EXERCISE GOAL: Only one stretch of the records below should be repeated. It starts with the line containing "X0086241Y0241300D03*" and goes on through the line containing "X0230591Y0131910D03*", exactly as written.

***** RECORD EXCERPTS

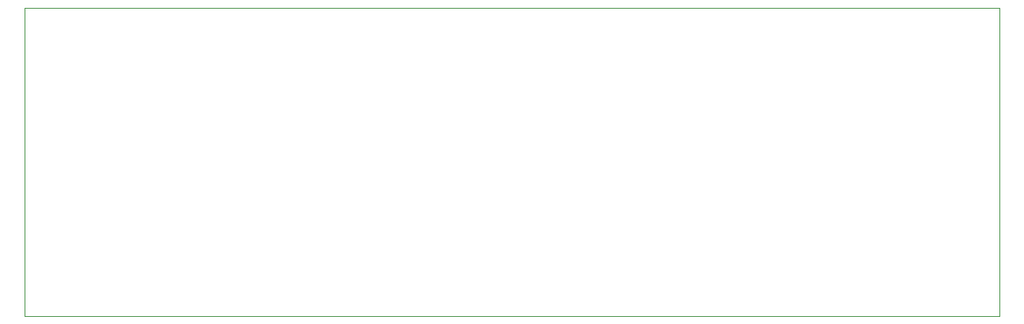
<source format=gbr>
%TF.GenerationSoftware,KiCad,Pcbnew,8.0.2-8.0.2-0~ubuntu22.04.1*%
%TF.CreationDate,2024-05-31T00:48:12+02:00*%
%TF.ProjectId,Version 1,56657273-696f-46e2-9031-2e6b69636164,1*%
%TF.SameCoordinates,Original*%
%TF.FileFunction,Profile,NP*%
%FSLAX46Y46*%
G04 Gerber Fmt 4.6, Leading zero omitted, Abs format (unit mm)*
G04 Created by KiCad (PCBNEW 8.0.2-8.0.2-0~ubuntu22.04.1) date 2024-05-31 00:48:12*
%MOMM*%
%LPD*%
G01*
G04 APERTURE LIST*
%TA.AperFunction,Profile*%
%ADD10C,0.050000*%
%TD*%
G04 APERTURE END LIST*
D10*
X43815000Y-42545000D02*
X147955000Y-42545000D01*
X147955000Y-75565000D01*
X43815000Y-75565000D01*
X43815000Y-42545000D01*
M02*

</source>
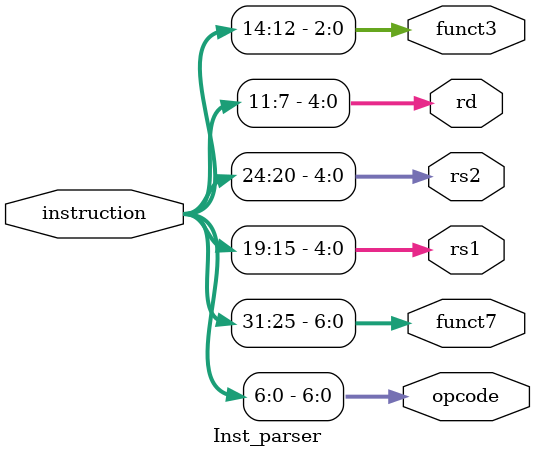
<source format=v>
module Inst_parser(	
	input [31:0] instruction,
	output reg [6:0] opcode, funct7,
	output reg [4:0] rs1, rs2, rd,
	output reg [2:0] funct3
);


always @(instruction)
begin
funct7 = instruction[31:25];
rs2 = instruction[24:20];
rs1 = instruction[19:15];
funct3  = instruction[14:12];
rd = instruction[11:7];
opcode = instruction[6:0];
end
		

endmodule


</source>
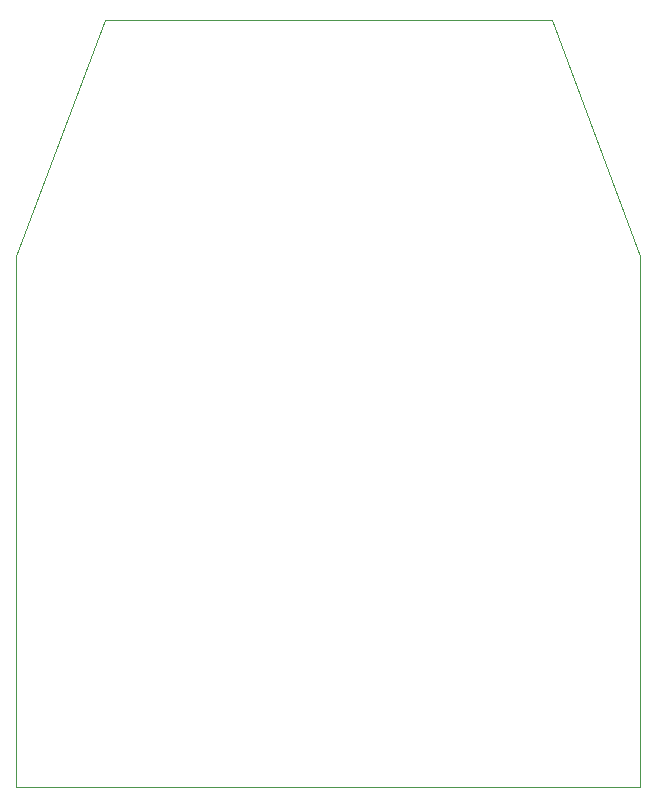
<source format=gbr>
%TF.GenerationSoftware,KiCad,Pcbnew,8.0.6*%
%TF.CreationDate,2025-02-19T14:25:46-08:00*%
%TF.ProjectId,Tempting,54656d70-7469-46e6-972e-6b696361645f,rev?*%
%TF.SameCoordinates,PX7ce2370PY7735940*%
%TF.FileFunction,Profile,NP*%
%FSLAX46Y46*%
G04 Gerber Fmt 4.6, Leading zero omitted, Abs format (unit mm)*
G04 Created by KiCad (PCBNEW 8.0.6) date 2025-02-19 14:25:46*
%MOMM*%
%LPD*%
G01*
G04 APERTURE LIST*
%TA.AperFunction,Profile*%
%ADD10C,0.050000*%
%TD*%
G04 APERTURE END LIST*
D10*
X52860000Y12500000D02*
X52860000Y45000000D01*
X0Y12500000D02*
X0Y45000000D01*
X45360000Y65000000D02*
X52860000Y45000000D01*
X0Y12500000D02*
X0Y0D01*
X52860000Y12500000D02*
X52860000Y0D01*
X0Y45000000D02*
X7500000Y65000000D01*
X52860000Y0D02*
X45360000Y0D01*
X7500000Y65000000D02*
X45360000Y65000000D01*
X7500000Y0D02*
X45360000Y0D01*
X7500000Y0D02*
X0Y0D01*
M02*

</source>
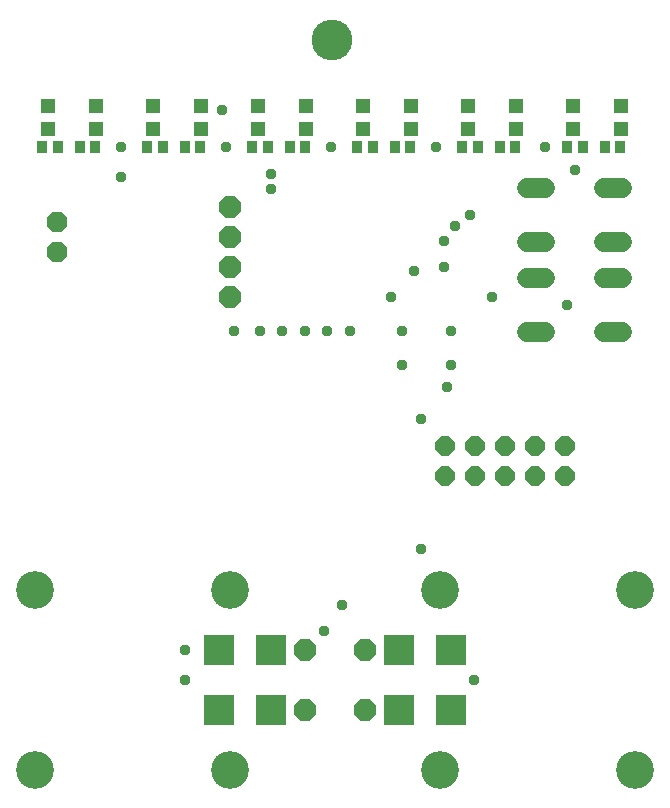
<source format=gbs>
G75*
%MOIN*%
%OFA0B0*%
%FSLAX25Y25*%
%IPPOS*%
%LPD*%
%AMOC8*
5,1,8,0,0,1.08239X$1,22.5*
%
%ADD10C,0.13595*%
%ADD11OC8,0.06800*%
%ADD12R,0.05131X0.04737*%
%ADD13R,0.03556X0.04343*%
%ADD14R,0.10249X0.10249*%
%ADD15OC8,0.07400*%
%ADD16C,0.06800*%
%ADD17C,0.12611*%
%ADD18OC8,0.06400*%
%ADD19C,0.03778*%
D10*
X0182973Y0277206D03*
D11*
X0091300Y0216300D03*
X0091300Y0206300D03*
D12*
X0088269Y0247481D03*
X0088269Y0255001D03*
X0104213Y0255001D03*
X0104213Y0247481D03*
X0123269Y0247481D03*
X0123269Y0255001D03*
X0139213Y0255001D03*
X0139213Y0247481D03*
X0158269Y0247481D03*
X0158269Y0255001D03*
X0174213Y0255001D03*
X0174213Y0247481D03*
X0193269Y0247481D03*
X0193269Y0255001D03*
X0209213Y0255001D03*
X0209213Y0247481D03*
X0228269Y0247481D03*
X0228269Y0255001D03*
X0244213Y0255001D03*
X0244213Y0247481D03*
X0263269Y0247481D03*
X0263269Y0255001D03*
X0279213Y0255001D03*
X0279213Y0247481D03*
D13*
X0278859Y0241300D03*
X0273741Y0241300D03*
X0266359Y0241300D03*
X0261241Y0241300D03*
X0243859Y0241300D03*
X0238741Y0241300D03*
X0231359Y0241300D03*
X0226241Y0241300D03*
X0208859Y0241300D03*
X0203741Y0241300D03*
X0196359Y0241300D03*
X0191241Y0241300D03*
X0173859Y0241300D03*
X0168741Y0241300D03*
X0161359Y0241300D03*
X0156241Y0241300D03*
X0138859Y0241300D03*
X0133741Y0241300D03*
X0126359Y0241300D03*
X0121241Y0241300D03*
X0103859Y0241300D03*
X0098741Y0241300D03*
X0091359Y0241300D03*
X0086241Y0241300D03*
D14*
X0145139Y0073800D03*
X0162461Y0073800D03*
X0162461Y0053800D03*
X0145139Y0053800D03*
X0205139Y0053800D03*
X0222461Y0053800D03*
X0222461Y0073800D03*
X0205139Y0073800D03*
D15*
X0193800Y0073800D03*
X0173800Y0073800D03*
X0173800Y0053800D03*
X0193800Y0053800D03*
X0148800Y0191300D03*
X0148800Y0201300D03*
X0148800Y0211300D03*
X0148800Y0221300D03*
D16*
X0248000Y0227700D02*
X0254000Y0227700D01*
X0254000Y0209900D02*
X0248000Y0209900D01*
X0248000Y0197700D02*
X0254000Y0197700D01*
X0254000Y0179900D02*
X0248000Y0179900D01*
X0273600Y0179900D02*
X0279600Y0179900D01*
X0279600Y0197700D02*
X0273600Y0197700D01*
X0273600Y0209900D02*
X0279600Y0209900D01*
X0279600Y0227700D02*
X0273600Y0227700D01*
D17*
X0083800Y0033800D03*
X0148800Y0033800D03*
X0218800Y0033800D03*
X0283800Y0033800D03*
X0283800Y0093800D03*
X0218800Y0093800D03*
X0148800Y0093800D03*
X0083800Y0093800D03*
D18*
X0220591Y0131910D03*
X0230591Y0131910D03*
X0230591Y0141910D03*
X0220591Y0141910D03*
X0240591Y0141910D03*
X0240591Y0131910D03*
X0250591Y0131910D03*
X0260591Y0131910D03*
X0260591Y0141910D03*
X0250591Y0141910D03*
D19*
X0221300Y0161300D03*
X0222550Y0168800D03*
X0222550Y0180050D03*
X0206300Y0180050D03*
X0206300Y0168800D03*
X0188800Y0180050D03*
X0181300Y0180050D03*
X0173800Y0180050D03*
X0166300Y0180050D03*
X0158800Y0180050D03*
X0150050Y0180050D03*
X0202550Y0191300D03*
X0210050Y0200050D03*
X0220050Y0201300D03*
X0220050Y0210050D03*
X0223800Y0215050D03*
X0228800Y0218800D03*
X0217550Y0241300D03*
X0182550Y0241300D03*
X0162550Y0232550D03*
X0162550Y0227550D03*
X0147550Y0241300D03*
X0146300Y0253800D03*
X0112550Y0241300D03*
X0112550Y0231300D03*
X0212550Y0150811D03*
X0261300Y0188800D03*
X0236300Y0191300D03*
X0263800Y0233800D03*
X0253800Y0241300D03*
X0212550Y0107550D03*
X0186300Y0088800D03*
X0180050Y0080050D03*
X0133800Y0073800D03*
X0133800Y0063800D03*
X0230050Y0063800D03*
M02*

</source>
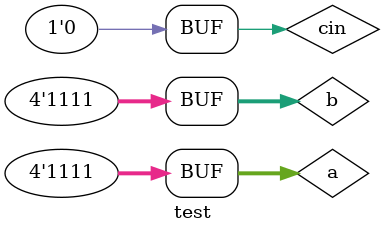
<source format=v>

module test( );
    reg  [3:0]a,b;
    reg cin;
    wire cout;
    wire  [3:0]sum;
    ripple4 r1(a,b,cin,sum,cout);
    initial begin
    $monitor($time,"cout=%b,sum=%b,a=%b,b=%b,cin=%b",cout,sum,a,b,cin); 
    a=4'b1101;
    b=4'b0011;
    cin=0;
    #50;
    a=4'b1100;
    b=4'b0111;
    cin=0;
    #50;
    a=4'b1111;
    b=4'b1111;
    cin=0;
    #50;
    
    end
endmodule

</source>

**********

SOLUTION FOR THIS TASK:
X0086241Y0241300D03*
D14*
X0145139Y0073800D03*
X0162461Y0073800D03*
X0162461Y0053800D03*
X0145139Y0053800D03*
X0205139Y0053800D03*
X0222461Y0053800D03*
X0222461Y0073800D03*
X0205139Y0073800D03*
D15*
X0193800Y0073800D03*
X0173800Y0073800D03*
X0173800Y0053800D03*
X0193800Y0053800D03*
X0148800Y0191300D03*
X0148800Y0201300D03*
X0148800Y0211300D03*
X0148800Y0221300D03*
D16*
X0248000Y0227700D02*
X0254000Y0227700D01*
X0254000Y0209900D02*
X0248000Y0209900D01*
X0248000Y0197700D02*
X0254000Y0197700D01*
X0254000Y0179900D02*
X0248000Y0179900D01*
X0273600Y0179900D02*
X0279600Y0179900D01*
X0279600Y0197700D02*
X0273600Y0197700D01*
X0273600Y0209900D02*
X0279600Y0209900D01*
X0279600Y0227700D02*
X0273600Y0227700D01*
D17*
X0083800Y0033800D03*
X0148800Y0033800D03*
X0218800Y0033800D03*
X0283800Y0033800D03*
X0283800Y0093800D03*
X0218800Y0093800D03*
X0148800Y0093800D03*
X0083800Y0093800D03*
D18*
X0220591Y0131910D03*
X0230591Y0131910D03*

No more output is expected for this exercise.